Un montage financier audacieux
Se fondant sur l’idée que ni la Commission européenne, dont le budget est limité, ni les Etats membres, aux prises avec de fortes contraintes budgétaires, n’ont les moyens de financer en direct le montant des investissements projetés, le plan recourt à la technique de l’effet de levier. Cette technique consiste à créer un fonds dédié, le Fonds Européen pour les Investissements Stratégiques (FEIS), doté d’un capital limité à 5 milliards d’euros apportés par la Banque Européenne d’Investissement (BEI), et auquel la Commission européenne accordera sa garantie à hauteur de 16 milliards d’euros. Au total, ce seront donc 21 milliards d’euros qui pourront être utilisés pour financer des projets d’investissement.
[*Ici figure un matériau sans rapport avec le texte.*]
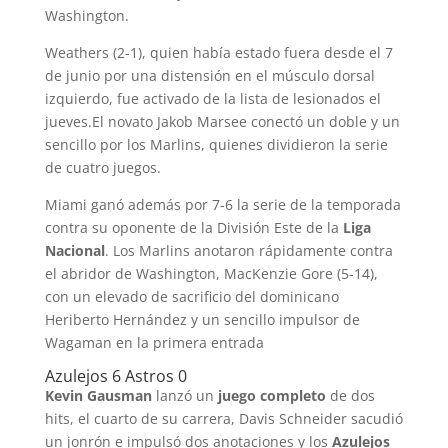
Washington.
Weathers (2-1), quien había estado fuera desde el 7
de junio por una distensión en el músculo dorsal
izquierdo, fue activado de la lista de lesionados el
jueves.El novato Jakob Marsee conectó un doble y un
sencillo por los Marlins, quienes dividieron la serie
de cuatro juegos.
Miami ganó además por 7-6 la serie de la temporada
contra su oponente de la División Este de la
Liga
Nacional
. Los Marlins anotaron rápidamente contra
el abridor de Washington, MacKenzie Gore (5-14),
con un elevado de sacrificio del dominicano
Heriberto Hernández y un sencillo impulsor de
Wagaman en la primera entrada
Azulejos 6 Astros 0
Kevin Gausman
lanzó un
juego completo
de dos
hits, el cuarto de su carrera, Davis Schneider sacudió
un jonrón e impulsó dos anotaciones y los
Azulejos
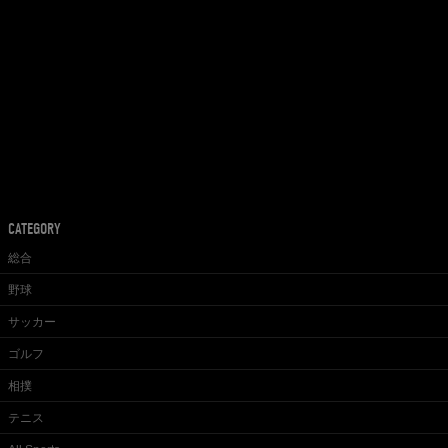
CATEGORY
総合
野球
サッカー
ゴルフ
相撲
テニス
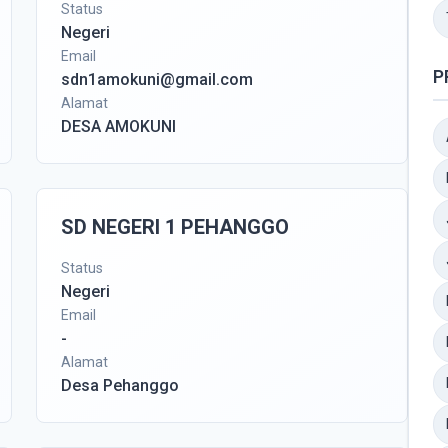
Status
Negeri
Email
P
sdn1amokuni@gmail.com
Alamat
DESA AMOKUNI
SD NEGERI 1 PEHANGGO
Status
Negeri
Email
-
Alamat
Desa Pehanggo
Mais comme la BEI, qui gèrera le FEIS, financera les projets par recours à l’emprunt, les 21 milliards d’euros portés au FEIS pourront se transformer en 63 milliards d’euros de prêts : la qualité de la notation de la BEI -« triple A », soit la meilleure note attribuable possible- devrait lui permettre en effet de lever des capitaux d’un montant trois fois supérieurs aux ressources du FEIS.
Le plan Juncker table en outre sur un effet d’entraînement de l’argent européen pour inciter les investisseurs privés à cofinancer les projets qui seront retenus, et ce à raison d’un rapport de 5 euros de fonds privés pour 1 euro d’apport du FEIS. C’est ainsi que l’on passe de 63 milliards d’euros de prêts accordés par ce dernier à 315 milliards d’euros de financements total, soit un multiple de 15 par rapport aux 21 milliards d’argent public qui seront effectivement mis en place au niveau européen.
Ce multiple de 15 n’a pas été choisi au hasard : en 2012, le capital de la BEI avait été augmenté de 10 milliards d’euros et avait pour ambition de prêter 60 milliards d’euros et de déclencher 120 milliards d’euros de cofinancements privés/publics supplémentaires, soit un effet de levier (ou multiple) de l’ordre de 18.
Financer des projets risqués mais porteurs
Le plan de relance de l’investissement européen est destiné à financer des projets utiles, créateurs de nombreux emplois, rapides à mettre en œuvre, et qui jusqu’à présent n’arrivaient pas à trouver de financement en raison du fait qu’ils sont considérés comme trop risqués, c’est à dire avec une rentabilité finale jugée aléatoire. Les infrastructures numériques (très haut débit) ou énergétiques (gazoducs), les transports, l’éducation ou la recherche et développement entrent typiquement dans cette catégorie d’investissements ciblés par le plan Juncker.
Une partie du dispositif serait réservée aux PME et ETI pour un montant de 75 milliards d’euros.
Les projets seront choisis par un comité d’experts indépendants de façon à éviter l’interférence du monde politique dans la prise de décision, car cela risquerait d’aboutir à un « saupoudrage » des financements peu attrayant pour les investisseurs privés. C’est ainsi qu’il ne sera octroyé aucun quota par pays et que la règle de décision du comité devra être celle de la qualité intrinsèque des projets à financer.
Les premiers financements pourraient être réalisés dès le milieu de l’année 2015.
Un plan controversé
Plusieurs critiques ont suivi l’annonce du plan d’investissement projeté par le Président de la Commission européenne.
Une première critique porte sur le fait que la majeure partie du financement de ce plan repose sur des apports d’argent privé dont on ne sait pas s’ils répondront présents le moment voulu et que les effets de levier des sommes qui seront initialement engagées par le FEIS semblent surestimés. En 2012 déjà, la Commission européenne avait présenté un « pacte de croissance ». D’un montant de 120 milliards d’euros effet de levier compris, il avait lui aussi l’ambition de relancer l’économie européenne. Or, à ce jour seuls 60 milliards d’euros ont finalement été réalisés.
La deuxième critique insiste sur le fait que le plan manque d’ambition. En effet, 315 milliards d’euros ne représentent que 2 % du PIB européen. Or, à titre de comparaison, le plan de relance de 800 milliards de dollars initié en 2009 par Barack Obama atteignait 5 % du PIB des Etats-Unis. Et il s’agissait en outre d’une relance budgétaire.
Aussi, beaucoup doutent que le plan Juncker sera suffisant pour relancer la croissance et diminuer le chômage en Europe dans les proportions annoncées.